--- PROVIDED MATERIAL Enclosed Below ---

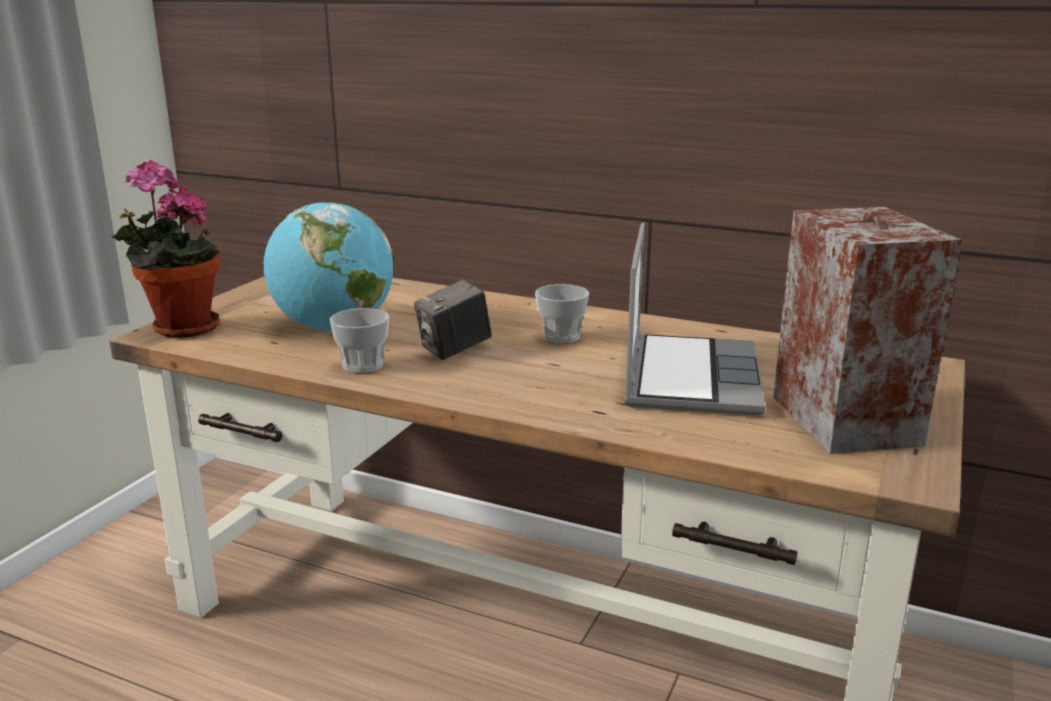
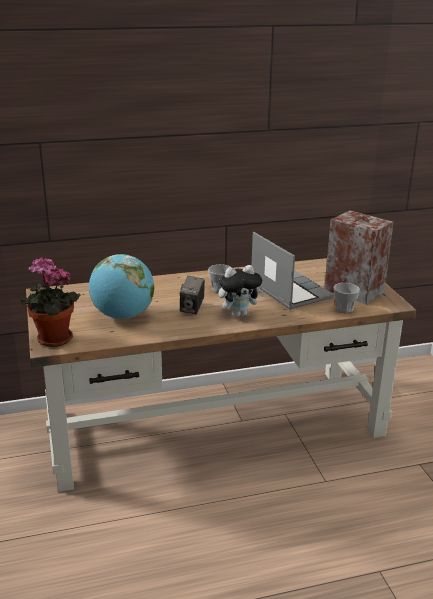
camera: 40 degrees left, 5 degrees up
(362, 365) = (171, 328): cup -> cup (344, 308)
(516, 383) = (239, 314): none -> plush toy

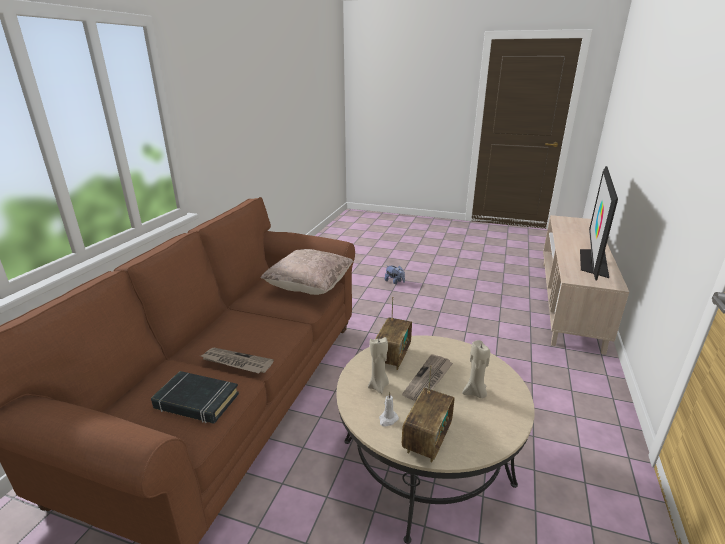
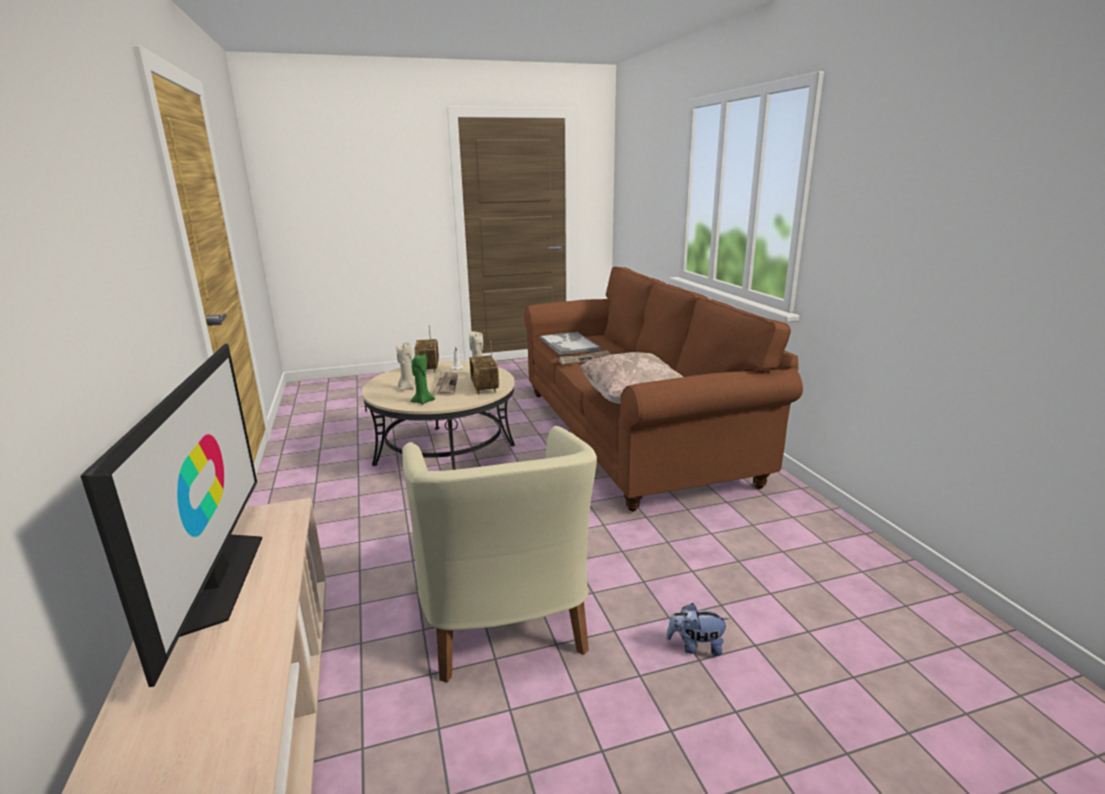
camera: 145 degrees right, 5 degrees down
(196, 401) = (568, 344): black book -> tray
(460, 312) = (503, 619): none -> beige armchair
(467, 358) = (422, 401): none -> green candle

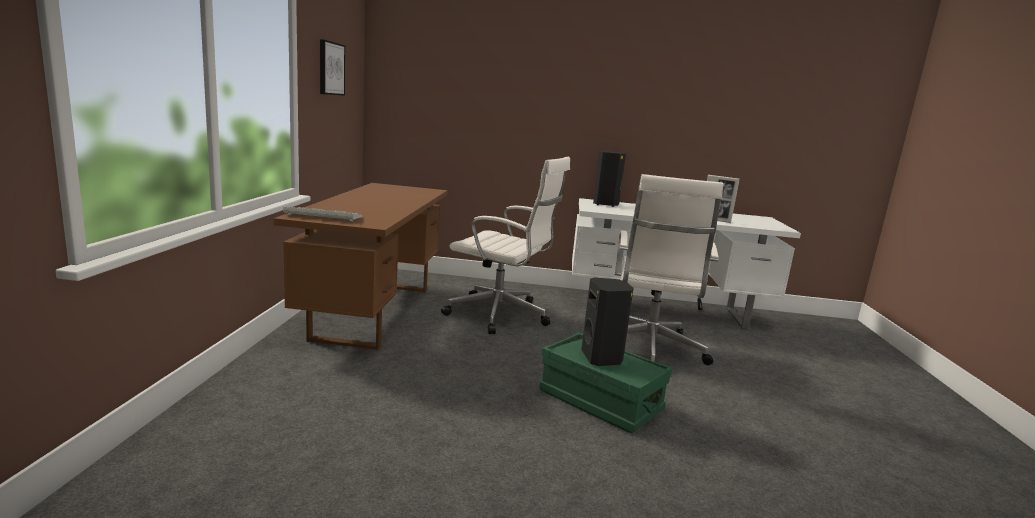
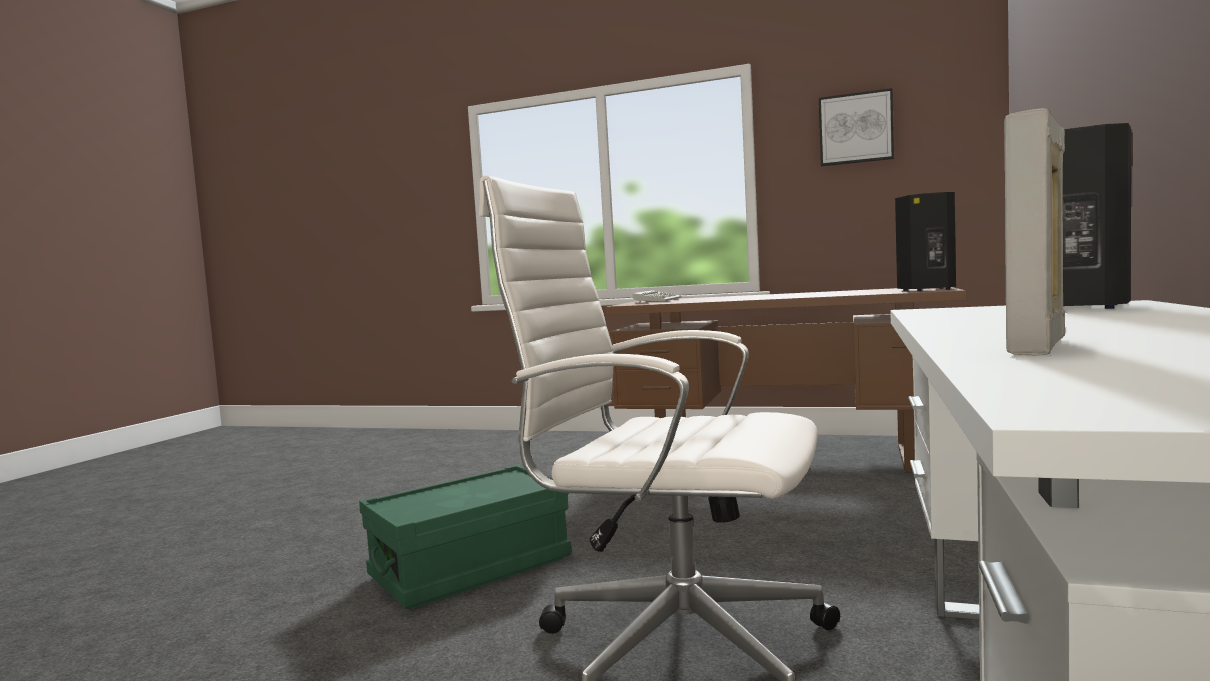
camera: 105 degrees right, 10 degrees down
(501, 315) = (827, 517): white office chair -> none
(602, 358) = (469, 493): black speaker -> black speaker (928, 290)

--- End of Enclosed PROVIDED MATERIAL ---

## ACTIVITY
If a line in the records above includes the string "down", copy it.

## REPLY
camera: 145 degrees right, 5 degrees down
camera: 105 degrees right, 10 degrees down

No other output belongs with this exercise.